Para akademisi di bidang sejarah, arkeologi, atau filologi pastilah bersedih sekaligus marah mendengar berita dari Irak ini: ISIS meluluh-lantakkan sejumlah besar peninggalan sejarah di kawasan yang dikuasainya. Berita ini bukan isapan jempol atau diedarkan dalam rangka memojokkan kelompok ini, karena memang sudah terkonfirmasi lewat tayangan video yang disebarkan oleh kelompok ISIS itu sendiri.
Video yang dimaksud menampilkan anggota kelompok itu menghancurkan sebuah artefak kuno di kota Mosul dengan menggunakan palu dan bor. Dalam keterangannya, ISIS menyebut relief kuno itu sebagai berhala sehingga harus dihancurkan. Tak semua artefak kuno itu dihancurkan.

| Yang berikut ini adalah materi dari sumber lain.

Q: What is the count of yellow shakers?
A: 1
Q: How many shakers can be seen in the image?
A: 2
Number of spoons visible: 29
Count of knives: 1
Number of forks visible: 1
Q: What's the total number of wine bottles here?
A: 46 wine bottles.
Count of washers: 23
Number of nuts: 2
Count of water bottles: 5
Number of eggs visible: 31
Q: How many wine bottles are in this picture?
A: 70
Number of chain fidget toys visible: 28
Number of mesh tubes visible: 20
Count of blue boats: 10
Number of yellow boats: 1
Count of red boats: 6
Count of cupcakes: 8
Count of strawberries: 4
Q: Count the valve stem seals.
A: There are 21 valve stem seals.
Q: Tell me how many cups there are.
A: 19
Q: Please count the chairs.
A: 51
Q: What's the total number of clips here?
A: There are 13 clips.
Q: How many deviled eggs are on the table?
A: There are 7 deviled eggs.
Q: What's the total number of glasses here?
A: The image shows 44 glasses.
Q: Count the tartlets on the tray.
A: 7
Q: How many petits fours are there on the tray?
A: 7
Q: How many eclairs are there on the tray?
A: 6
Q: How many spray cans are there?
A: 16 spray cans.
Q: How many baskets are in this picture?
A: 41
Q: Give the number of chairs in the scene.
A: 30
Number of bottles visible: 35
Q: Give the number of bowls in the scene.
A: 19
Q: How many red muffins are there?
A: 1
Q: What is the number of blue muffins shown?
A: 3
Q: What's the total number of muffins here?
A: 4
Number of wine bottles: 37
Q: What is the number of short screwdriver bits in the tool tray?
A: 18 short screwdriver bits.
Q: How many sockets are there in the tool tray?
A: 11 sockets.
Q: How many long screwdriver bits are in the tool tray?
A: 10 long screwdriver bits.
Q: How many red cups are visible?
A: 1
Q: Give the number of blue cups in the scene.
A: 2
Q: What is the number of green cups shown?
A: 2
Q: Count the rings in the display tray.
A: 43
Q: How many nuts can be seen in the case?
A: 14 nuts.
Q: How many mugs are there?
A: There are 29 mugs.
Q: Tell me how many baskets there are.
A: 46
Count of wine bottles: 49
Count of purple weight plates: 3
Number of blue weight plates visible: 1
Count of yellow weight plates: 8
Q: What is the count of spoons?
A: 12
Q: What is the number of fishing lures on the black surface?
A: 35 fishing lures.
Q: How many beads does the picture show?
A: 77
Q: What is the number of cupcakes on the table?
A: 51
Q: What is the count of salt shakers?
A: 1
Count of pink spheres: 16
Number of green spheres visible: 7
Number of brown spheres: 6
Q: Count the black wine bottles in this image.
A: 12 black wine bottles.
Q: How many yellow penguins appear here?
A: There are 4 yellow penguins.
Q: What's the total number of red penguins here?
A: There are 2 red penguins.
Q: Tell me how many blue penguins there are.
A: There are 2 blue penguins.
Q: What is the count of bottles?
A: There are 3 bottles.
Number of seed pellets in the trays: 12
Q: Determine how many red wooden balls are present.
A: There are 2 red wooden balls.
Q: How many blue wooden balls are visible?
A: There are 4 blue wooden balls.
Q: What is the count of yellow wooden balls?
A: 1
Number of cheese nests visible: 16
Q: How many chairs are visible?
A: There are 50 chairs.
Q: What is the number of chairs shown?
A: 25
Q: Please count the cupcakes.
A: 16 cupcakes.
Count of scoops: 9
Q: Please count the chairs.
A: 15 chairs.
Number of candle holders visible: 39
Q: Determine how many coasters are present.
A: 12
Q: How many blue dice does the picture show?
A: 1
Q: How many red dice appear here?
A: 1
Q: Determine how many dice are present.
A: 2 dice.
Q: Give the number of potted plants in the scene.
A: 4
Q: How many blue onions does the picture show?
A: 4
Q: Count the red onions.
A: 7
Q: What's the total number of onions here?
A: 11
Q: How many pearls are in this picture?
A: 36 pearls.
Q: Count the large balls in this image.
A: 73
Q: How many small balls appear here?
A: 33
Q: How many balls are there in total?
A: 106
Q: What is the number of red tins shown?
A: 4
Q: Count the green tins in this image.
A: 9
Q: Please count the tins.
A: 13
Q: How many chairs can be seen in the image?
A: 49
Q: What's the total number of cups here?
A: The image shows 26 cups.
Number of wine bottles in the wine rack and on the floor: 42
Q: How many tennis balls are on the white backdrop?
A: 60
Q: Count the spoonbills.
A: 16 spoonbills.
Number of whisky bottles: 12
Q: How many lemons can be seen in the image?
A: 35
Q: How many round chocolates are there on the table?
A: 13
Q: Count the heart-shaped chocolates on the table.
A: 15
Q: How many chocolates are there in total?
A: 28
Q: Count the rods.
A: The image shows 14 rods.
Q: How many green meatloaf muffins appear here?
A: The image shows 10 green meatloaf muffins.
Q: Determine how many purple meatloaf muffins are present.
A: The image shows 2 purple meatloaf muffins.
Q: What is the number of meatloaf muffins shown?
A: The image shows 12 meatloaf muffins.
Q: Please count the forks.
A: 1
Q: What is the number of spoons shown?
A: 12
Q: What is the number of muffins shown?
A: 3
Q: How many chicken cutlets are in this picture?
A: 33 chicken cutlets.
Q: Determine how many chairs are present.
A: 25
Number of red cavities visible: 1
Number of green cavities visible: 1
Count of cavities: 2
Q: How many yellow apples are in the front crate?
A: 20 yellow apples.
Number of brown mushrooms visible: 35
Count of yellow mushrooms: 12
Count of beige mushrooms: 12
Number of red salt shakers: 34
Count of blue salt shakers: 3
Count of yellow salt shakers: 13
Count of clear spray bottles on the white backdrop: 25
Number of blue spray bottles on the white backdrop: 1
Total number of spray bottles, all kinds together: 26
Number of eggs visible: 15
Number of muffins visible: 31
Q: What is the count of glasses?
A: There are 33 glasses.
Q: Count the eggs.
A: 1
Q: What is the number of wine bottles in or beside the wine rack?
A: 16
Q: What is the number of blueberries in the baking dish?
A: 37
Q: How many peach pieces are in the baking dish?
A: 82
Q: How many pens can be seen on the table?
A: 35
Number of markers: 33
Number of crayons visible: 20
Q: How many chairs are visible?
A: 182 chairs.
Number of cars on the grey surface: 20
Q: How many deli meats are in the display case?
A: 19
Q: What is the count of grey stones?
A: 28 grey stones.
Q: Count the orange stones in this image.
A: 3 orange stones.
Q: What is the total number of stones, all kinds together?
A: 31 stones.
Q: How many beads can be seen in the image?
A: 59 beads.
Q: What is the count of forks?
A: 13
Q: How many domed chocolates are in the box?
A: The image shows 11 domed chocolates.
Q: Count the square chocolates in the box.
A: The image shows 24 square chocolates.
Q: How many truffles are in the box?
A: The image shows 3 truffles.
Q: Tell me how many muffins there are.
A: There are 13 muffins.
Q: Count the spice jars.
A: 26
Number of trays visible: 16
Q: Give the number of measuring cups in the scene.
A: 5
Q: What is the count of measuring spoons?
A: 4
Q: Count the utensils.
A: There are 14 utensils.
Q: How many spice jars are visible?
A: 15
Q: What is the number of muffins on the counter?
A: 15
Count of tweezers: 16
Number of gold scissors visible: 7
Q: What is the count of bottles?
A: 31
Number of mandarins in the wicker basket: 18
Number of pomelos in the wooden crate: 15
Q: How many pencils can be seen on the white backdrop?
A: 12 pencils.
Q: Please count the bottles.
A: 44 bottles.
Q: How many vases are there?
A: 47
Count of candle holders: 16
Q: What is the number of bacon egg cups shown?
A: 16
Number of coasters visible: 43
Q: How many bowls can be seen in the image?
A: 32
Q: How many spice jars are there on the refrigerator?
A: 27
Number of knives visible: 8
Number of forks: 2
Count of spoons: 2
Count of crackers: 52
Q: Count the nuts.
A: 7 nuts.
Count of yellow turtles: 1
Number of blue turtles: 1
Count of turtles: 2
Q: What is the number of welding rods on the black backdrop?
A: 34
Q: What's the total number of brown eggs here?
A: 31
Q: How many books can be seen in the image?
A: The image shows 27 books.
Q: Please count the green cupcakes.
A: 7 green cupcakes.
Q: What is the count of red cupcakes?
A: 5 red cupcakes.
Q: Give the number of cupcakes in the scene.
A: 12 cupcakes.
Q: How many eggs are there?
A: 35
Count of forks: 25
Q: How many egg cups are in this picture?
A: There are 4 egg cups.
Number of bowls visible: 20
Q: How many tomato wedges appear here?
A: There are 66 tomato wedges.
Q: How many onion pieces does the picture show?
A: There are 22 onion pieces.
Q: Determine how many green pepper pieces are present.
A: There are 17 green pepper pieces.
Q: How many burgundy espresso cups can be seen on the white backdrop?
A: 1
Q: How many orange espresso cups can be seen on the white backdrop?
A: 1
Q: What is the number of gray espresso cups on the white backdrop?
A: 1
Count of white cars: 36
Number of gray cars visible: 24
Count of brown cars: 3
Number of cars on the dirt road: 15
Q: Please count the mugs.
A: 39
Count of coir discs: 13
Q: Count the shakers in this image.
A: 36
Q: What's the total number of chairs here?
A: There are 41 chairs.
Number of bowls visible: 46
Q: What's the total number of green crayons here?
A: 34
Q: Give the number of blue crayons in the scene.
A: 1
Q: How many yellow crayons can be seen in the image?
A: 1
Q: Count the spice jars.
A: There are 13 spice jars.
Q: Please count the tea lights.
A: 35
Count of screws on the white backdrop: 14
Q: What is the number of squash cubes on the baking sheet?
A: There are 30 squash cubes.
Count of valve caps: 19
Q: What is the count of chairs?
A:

ISIS diyakini juga menjual sebagian artefak itu ke pasar gelap untuk mendapatkan uang yang digunakan untuk mendanai operasi mereka.
Dalam video berdurasi lima menit itu terlihat sekelompok anggota ISIS berada di dalam gedung Museum Mosul. Mereka menggunakan palu dan bor untuk menghancurkan beberapa patung kuno besar koleksi museum. Lalu adegan beralih ke situs arkeologi yang tak jauh dari lokasi museum memperlihatkan sejumlah anggota ISIS menghancurkan patung kerbau bersayap peninggalan budaya Assiria dari abad ke-7 sebelum masehi. Beberapa hari sebelumnya, ISIS juga menyerang dan membakar Perpustakaan Mosul tempat penyimpanan sekitar 8.000 manuskript alias naskah kuno.
Itulah yang terjadi di Irak dan Suriah, dua kawasan yang menjadi ajang petualangan kelompok teroris yang mengatasnamakan Islam ini. Belum juga setahun mendeklarasikan dirinya, ISIS sudah membuktikan diri sebagai milisi paling brutal dan liar. Aksi-aksi pembumihangusan warisan sejarah peradaban manusia yang tak ternilai harganya itu melengkapi aksi pembantaian sadis yang mereka lakukan terhadap siapa saja yang mereka anggap berada di luar kelompok mereka.
Modus operandi penghancuran beragam warisan peradaban itu sebenarnya sangat sederhana dan mudah ditelusuri. Mereka menganggap bahwa segala macam tempat bersejarah harus dimusnahkan karena “berpotensi” akan dikultuskan dan menjadi objek penyembahan. Di sisi lain, “pemurnian akidah” seperti ini adalah salah satu pilar gerakan mereka.
Celakanya, mereka adalah kelompok yang tidak mempedulikan pendapat kelompok lain. Bagi mereka, pendapat mayoritas ulama Islam dunia lain adalah sampah yang tak layak didengar. Mereka enggan berdialog. Mereka hanya mau melakukan aksi atas pendapat mereka sendiri soal agama. Karena itu, manakala terbuka kesempatan mengeksekusi pendapat, mereka bersegera melaksanakannya, tanpa mempedulikan pihak manapun di luar mereka.
Dengan semua reputasi yang sudah ditunjukkannya itu, bisa dipastikan bahwa jika kelompok ini sampai mendapat sedikit ruang untuk bergerak di Indonesia, hal yang sama juga akan menimpa negeri tercinta ini. Beragam warisan budaya dan peradaban Indonesia akan juga diluluhlantakkan oleh mereka. Tokh dalam pandangan mereka, Indonesia juga sebenarnya medan jihad lain yang hanya menunggu giliran untuk digarap, ketika kesempatannya memang terbuka.
(Liputan Islam/ABNS)
Inilah salah satu sisi lain dari ancaman nyata ISIS bagi NKRI. Sebelumnya, kita mengenal keburukan ISIS dari sisi kekejamannya, perlawanannya terhadap NKRI, sikap intoleransi yang berpotensi memecah-belah kesatuan bangsa, serta kebiasaan mereka untuk menebar fitnah dan kebohongan. Kini, kita tahu bahwa ISIS juga adalah entitas yang mengancam peradaban.